- _Task statement_: Could you find every line in the records below that contains the word "down" and copy it?

- _Working data_:
BEGIN
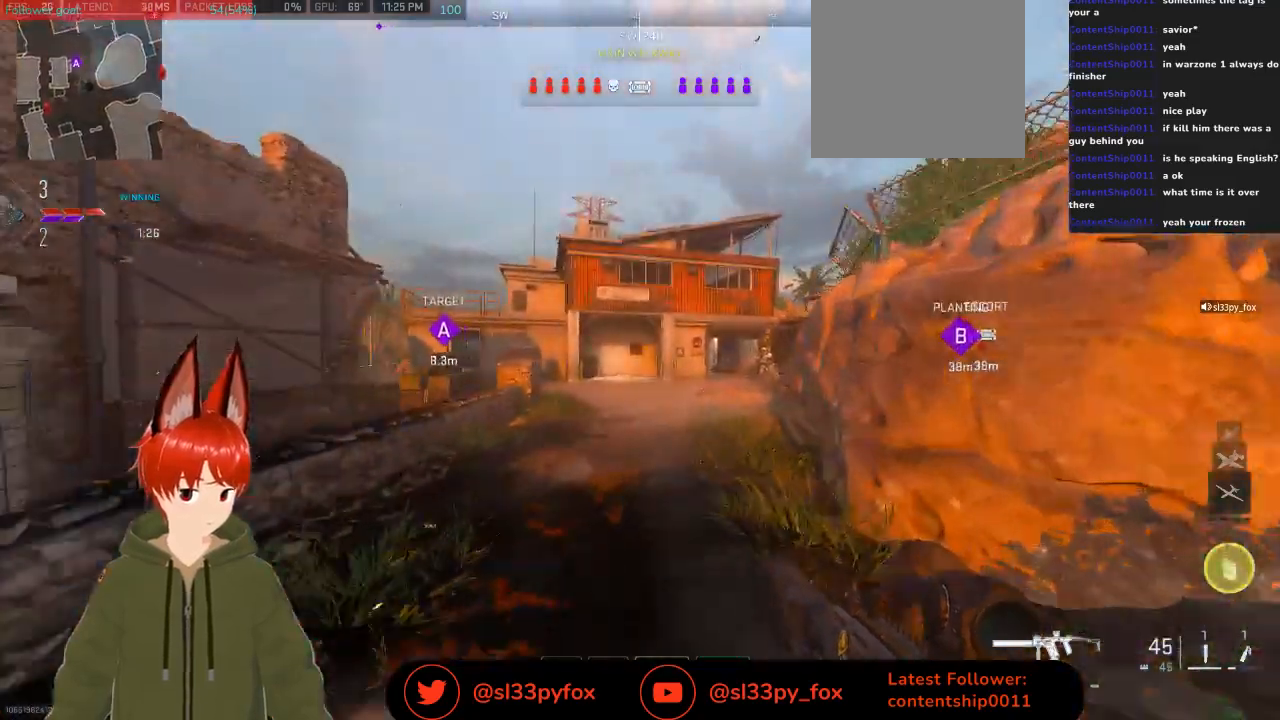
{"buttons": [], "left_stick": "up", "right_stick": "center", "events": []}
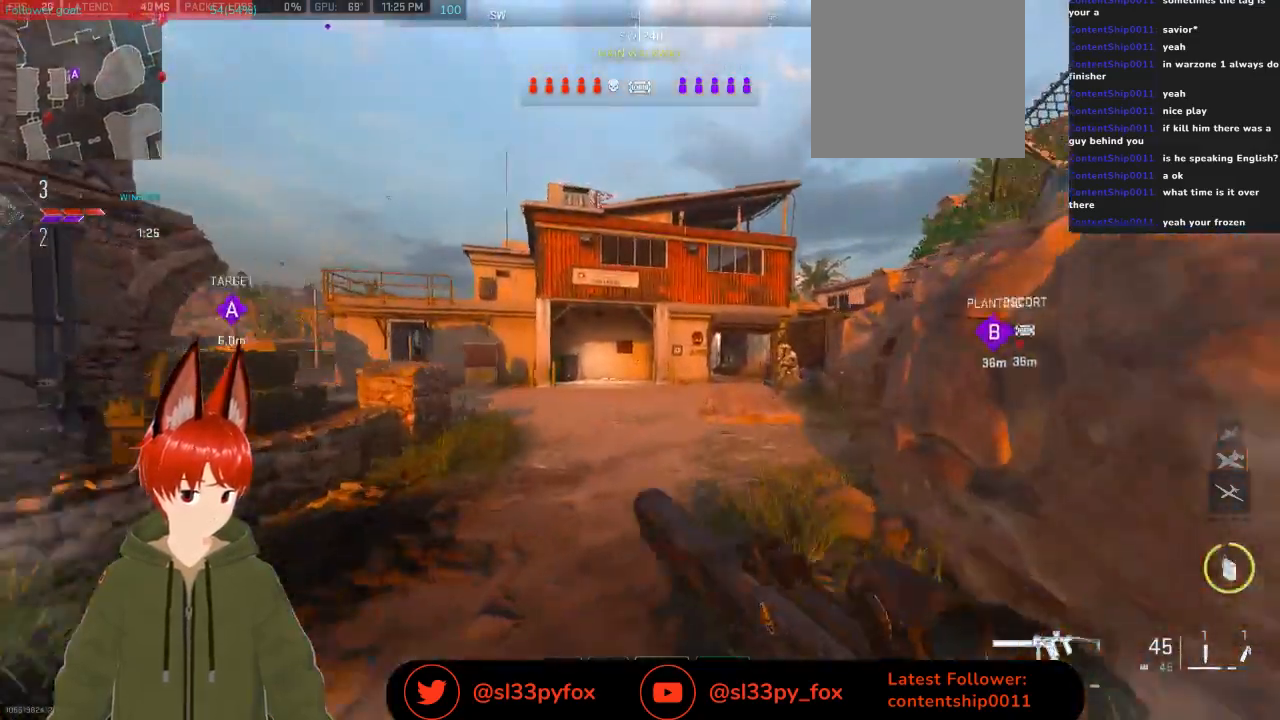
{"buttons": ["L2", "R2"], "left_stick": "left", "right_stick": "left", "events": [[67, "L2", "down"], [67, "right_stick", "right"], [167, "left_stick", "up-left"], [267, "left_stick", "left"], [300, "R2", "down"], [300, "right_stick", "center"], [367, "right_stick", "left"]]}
END
BEGIN
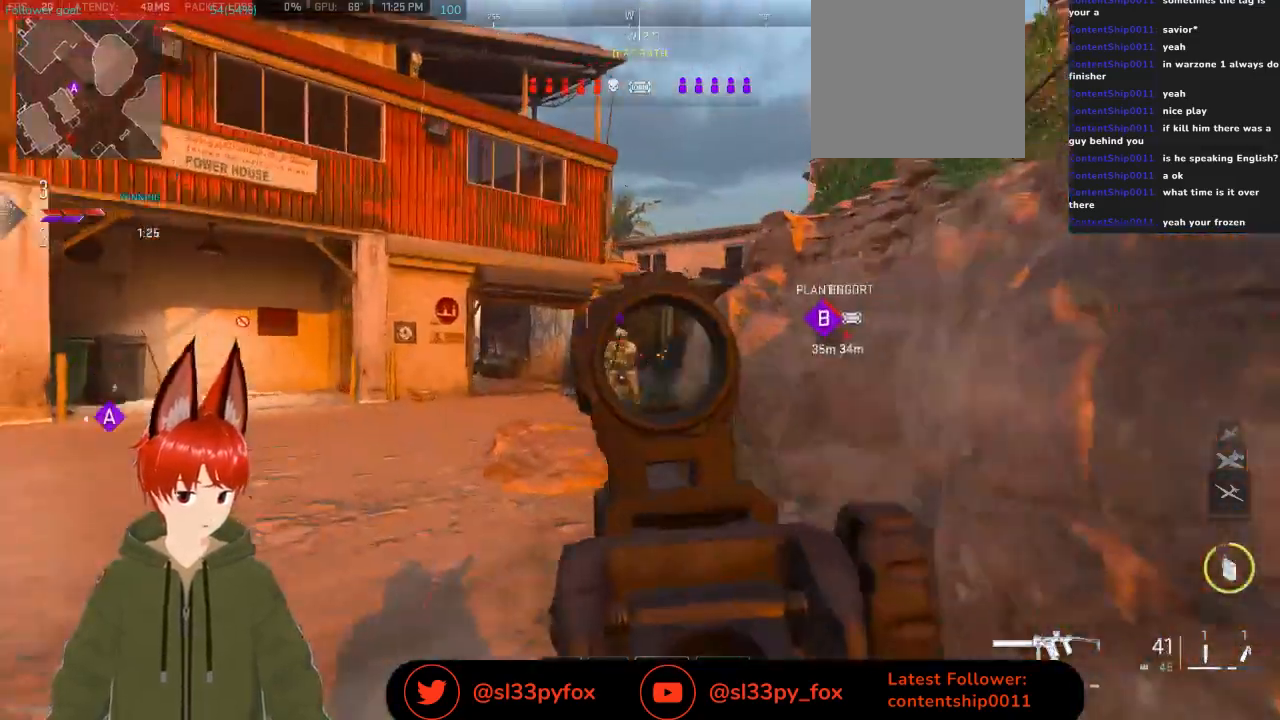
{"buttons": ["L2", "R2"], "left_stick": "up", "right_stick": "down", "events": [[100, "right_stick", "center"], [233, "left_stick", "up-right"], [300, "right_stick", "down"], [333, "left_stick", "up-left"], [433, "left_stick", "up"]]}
END
- _Answer space_:
{"buttons": ["L2", "R2"], "left_stick": "left", "right_stick": "left", "events": [[67, "L2", "down"], [67, "right_stick", "right"], [167, "left_stick", "up-left"], [267, "left_stick", "left"], [300, "R2", "down"], [300, "right_stick", "center"], [367, "right_stick", "left"]]}
{"buttons": ["L2", "R2"], "left_stick": "up", "right_stick": "down", "events": [[100, "right_stick", "center"], [233, "left_stick", "up-right"], [300, "right_stick", "down"], [333, "left_stick", "up-left"], [433, "left_stick", "up"]]}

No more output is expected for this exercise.